“If Hitler succeeds in his wholesale sterilization, it will be a demonstration that will carry eugenics farther than a hundred Eugenics Societies could. If he makes a fiasco of it, it will set the movement back where a hundred eugenic societies can never resurrect it.”

— Henry Goddard to Dr. Henry Perkins (1934)

The development of eugenics

Across the world, and as seen in both Vermont and Nazi Germany, similar patterns can be found when eugenics develops. As often found in the lead up to ethnic violence, a social panic typically followed a significant economic crisis—and the panic was as important as the crisis itself.

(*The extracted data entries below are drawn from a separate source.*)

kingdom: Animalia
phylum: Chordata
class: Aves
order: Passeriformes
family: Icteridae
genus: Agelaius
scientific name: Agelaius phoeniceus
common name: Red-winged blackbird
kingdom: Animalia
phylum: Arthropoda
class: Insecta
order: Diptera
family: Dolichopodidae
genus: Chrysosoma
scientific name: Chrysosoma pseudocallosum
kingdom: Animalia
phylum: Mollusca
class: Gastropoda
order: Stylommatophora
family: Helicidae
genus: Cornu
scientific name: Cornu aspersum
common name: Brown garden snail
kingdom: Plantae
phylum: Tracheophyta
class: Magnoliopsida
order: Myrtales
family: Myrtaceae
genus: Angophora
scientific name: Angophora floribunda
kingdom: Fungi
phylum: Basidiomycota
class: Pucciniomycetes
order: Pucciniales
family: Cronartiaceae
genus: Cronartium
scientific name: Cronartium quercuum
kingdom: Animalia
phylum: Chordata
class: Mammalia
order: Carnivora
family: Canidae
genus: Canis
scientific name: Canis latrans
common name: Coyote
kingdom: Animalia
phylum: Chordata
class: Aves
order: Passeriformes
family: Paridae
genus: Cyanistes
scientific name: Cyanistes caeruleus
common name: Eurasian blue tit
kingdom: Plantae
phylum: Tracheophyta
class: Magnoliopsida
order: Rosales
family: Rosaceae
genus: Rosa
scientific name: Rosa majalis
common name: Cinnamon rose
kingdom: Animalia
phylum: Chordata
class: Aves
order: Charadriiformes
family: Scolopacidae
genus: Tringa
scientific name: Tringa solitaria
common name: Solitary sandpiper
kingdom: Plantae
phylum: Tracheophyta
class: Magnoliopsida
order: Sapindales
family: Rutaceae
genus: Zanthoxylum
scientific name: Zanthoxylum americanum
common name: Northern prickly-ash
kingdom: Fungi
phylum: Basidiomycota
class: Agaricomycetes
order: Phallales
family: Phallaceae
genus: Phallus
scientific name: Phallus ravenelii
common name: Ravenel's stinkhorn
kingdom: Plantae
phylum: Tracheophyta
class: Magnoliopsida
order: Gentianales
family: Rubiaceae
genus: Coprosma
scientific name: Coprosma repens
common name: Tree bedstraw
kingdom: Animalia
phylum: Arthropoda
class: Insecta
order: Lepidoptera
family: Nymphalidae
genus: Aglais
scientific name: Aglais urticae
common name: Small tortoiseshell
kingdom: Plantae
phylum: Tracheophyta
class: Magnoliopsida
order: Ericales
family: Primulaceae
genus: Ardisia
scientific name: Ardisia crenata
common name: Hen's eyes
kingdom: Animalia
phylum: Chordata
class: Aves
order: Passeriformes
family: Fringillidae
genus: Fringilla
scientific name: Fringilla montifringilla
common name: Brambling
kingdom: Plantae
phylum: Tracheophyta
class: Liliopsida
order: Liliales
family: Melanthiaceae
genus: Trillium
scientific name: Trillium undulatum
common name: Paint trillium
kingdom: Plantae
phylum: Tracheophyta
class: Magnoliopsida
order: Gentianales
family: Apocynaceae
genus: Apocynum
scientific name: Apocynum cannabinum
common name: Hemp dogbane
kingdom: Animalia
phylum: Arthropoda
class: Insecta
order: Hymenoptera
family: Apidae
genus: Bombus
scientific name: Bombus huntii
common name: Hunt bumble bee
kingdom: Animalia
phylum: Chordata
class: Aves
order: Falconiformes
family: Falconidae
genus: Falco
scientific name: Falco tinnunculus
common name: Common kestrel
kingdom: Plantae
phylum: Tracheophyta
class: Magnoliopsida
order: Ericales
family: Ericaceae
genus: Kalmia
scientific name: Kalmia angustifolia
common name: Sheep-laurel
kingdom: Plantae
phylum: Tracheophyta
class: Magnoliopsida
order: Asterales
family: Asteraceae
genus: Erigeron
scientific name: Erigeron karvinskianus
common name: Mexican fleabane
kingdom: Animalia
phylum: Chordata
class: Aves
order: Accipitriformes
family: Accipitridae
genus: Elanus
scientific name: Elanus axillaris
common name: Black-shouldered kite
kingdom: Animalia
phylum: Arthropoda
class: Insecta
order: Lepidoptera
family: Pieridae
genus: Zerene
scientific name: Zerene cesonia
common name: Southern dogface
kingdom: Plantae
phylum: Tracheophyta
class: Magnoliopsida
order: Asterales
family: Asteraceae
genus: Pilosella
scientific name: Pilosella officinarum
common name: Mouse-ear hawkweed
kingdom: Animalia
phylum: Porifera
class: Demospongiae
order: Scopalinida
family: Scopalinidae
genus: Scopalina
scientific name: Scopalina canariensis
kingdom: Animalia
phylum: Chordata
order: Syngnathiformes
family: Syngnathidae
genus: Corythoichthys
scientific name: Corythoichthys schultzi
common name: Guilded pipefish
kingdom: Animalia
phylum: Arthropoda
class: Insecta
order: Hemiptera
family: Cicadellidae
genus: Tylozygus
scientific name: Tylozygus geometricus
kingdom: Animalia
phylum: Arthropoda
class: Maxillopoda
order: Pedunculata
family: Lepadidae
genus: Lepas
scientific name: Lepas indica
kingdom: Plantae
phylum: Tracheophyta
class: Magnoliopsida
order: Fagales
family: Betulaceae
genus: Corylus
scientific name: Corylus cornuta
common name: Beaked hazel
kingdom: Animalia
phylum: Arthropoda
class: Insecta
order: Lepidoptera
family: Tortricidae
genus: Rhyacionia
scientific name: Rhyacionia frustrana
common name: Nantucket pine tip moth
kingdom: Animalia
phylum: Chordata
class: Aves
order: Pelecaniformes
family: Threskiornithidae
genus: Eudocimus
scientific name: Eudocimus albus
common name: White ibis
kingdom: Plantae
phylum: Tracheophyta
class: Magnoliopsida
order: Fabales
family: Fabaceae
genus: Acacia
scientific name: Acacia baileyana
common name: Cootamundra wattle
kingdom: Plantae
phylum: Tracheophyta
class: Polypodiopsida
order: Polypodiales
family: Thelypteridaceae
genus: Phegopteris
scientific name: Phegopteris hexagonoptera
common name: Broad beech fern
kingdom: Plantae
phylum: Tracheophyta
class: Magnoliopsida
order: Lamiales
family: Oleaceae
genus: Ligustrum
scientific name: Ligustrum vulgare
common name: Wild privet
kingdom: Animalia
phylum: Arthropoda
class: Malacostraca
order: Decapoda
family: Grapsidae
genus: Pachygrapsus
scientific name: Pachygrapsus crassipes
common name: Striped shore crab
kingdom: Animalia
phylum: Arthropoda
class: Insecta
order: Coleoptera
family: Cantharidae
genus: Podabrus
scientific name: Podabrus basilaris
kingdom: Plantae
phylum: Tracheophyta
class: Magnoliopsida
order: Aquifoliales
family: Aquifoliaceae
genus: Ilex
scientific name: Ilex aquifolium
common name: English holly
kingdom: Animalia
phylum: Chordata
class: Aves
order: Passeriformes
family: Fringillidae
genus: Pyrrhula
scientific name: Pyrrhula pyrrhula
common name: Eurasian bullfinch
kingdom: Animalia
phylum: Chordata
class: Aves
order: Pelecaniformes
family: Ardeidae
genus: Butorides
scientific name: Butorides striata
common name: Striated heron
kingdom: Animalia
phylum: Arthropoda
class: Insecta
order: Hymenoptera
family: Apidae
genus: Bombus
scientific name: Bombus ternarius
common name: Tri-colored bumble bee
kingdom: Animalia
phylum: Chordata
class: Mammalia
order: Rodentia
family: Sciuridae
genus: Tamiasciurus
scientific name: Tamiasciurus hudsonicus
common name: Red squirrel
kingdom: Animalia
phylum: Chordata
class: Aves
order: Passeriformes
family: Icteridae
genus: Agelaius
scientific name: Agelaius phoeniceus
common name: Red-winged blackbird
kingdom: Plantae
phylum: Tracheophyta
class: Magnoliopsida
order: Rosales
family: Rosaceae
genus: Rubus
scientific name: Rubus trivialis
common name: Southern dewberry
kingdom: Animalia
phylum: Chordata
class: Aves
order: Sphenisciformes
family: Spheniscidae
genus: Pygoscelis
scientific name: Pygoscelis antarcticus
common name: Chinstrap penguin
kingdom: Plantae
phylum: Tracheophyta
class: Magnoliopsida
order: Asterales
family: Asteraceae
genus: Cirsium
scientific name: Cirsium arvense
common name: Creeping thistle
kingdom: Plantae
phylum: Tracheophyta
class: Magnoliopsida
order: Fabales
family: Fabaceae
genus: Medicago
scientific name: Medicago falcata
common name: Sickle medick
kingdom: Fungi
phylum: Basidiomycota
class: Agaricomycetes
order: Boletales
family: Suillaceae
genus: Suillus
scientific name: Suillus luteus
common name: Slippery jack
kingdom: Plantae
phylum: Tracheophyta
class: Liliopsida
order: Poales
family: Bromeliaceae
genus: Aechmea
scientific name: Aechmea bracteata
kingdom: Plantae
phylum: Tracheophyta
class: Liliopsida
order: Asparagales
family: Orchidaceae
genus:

Eugenicists seized upon social upheaval and socioeconomic tensions to promise a bright new future. They created localized social constructs of a master race. This pattern also points to a major issue in defining eugenics as a science: If multiple races are the master race, how can it have a genetic basis?

Inter-country dialogue

 

Prior to the outbreak of World War II, American and Nazi eugenicists heavily influenced each other. While American states were more successful in implementing eugenical programs, German eugenicists such as Eugen Fischer produced authoritative works on the subject. Both Adolf Hitler and Charles Davenport—Henry Perkins’ mentor—looked to Fischer as an inspiration, and Davenport would later direct Perkins towards the German’s work. Meanwhile, Nazis turned to American eugenicists such as Madison Grant and Leon Whitney.

While Vermont itself never inspired Nazi Germany, it did engage in national eugenics dialogue with these leading eugenicists who were in correspondence with Nazis.

American awareness

To what extent were Americans aware? Journalists spread word of Hitler and Nazi Germany’s atrocities from the very beginning. But eugenicists got there first: Thanks to national leaders of the movement, in 1924 the U.S. passed the Johnson-Reed Act. It was the most restrictive immigration bill ever signed into law in America, and led to Jews being turned away in the 1930s and 1940s.

“Germany’s 700,000 Jews have been tortured physically, robbed of homes and properties, denied a chance to earn a living, chased off the streets. Now they are being held for “ransom,” a gangster trick through the ages. But not only Jews have suffered. Out of Germany has come a steady, ever-swelling stream of refugees, Jews and Gentiles, liberals and conservatives, Catholics as well as Protestants, who could stand Nazism no longer.”

TIME, January 2, 1939

In the immediate post-war period, American journalists compared the horrors of the mental asylum to the concentration camps.

“Through public neglect and legislative penny-pinching, state after state has allowed its institutions for the care and cure of the mentally sick to degenerate into little more than concentration camps on the Belsen pattern. Court and grand-jury records document scores of deaths of patients following beatings by attendants. Hundreds of instances of abuse, falling just short of manslaughter, are similarly documented. And reliable evidence, from hospital after hospital, indicates that these are but a tiny fraction of the beatings that occur, day after day, only to be covered up by a tacit conspiracy of mutually protective silence and a code that ostracizes employees who sing too loud.”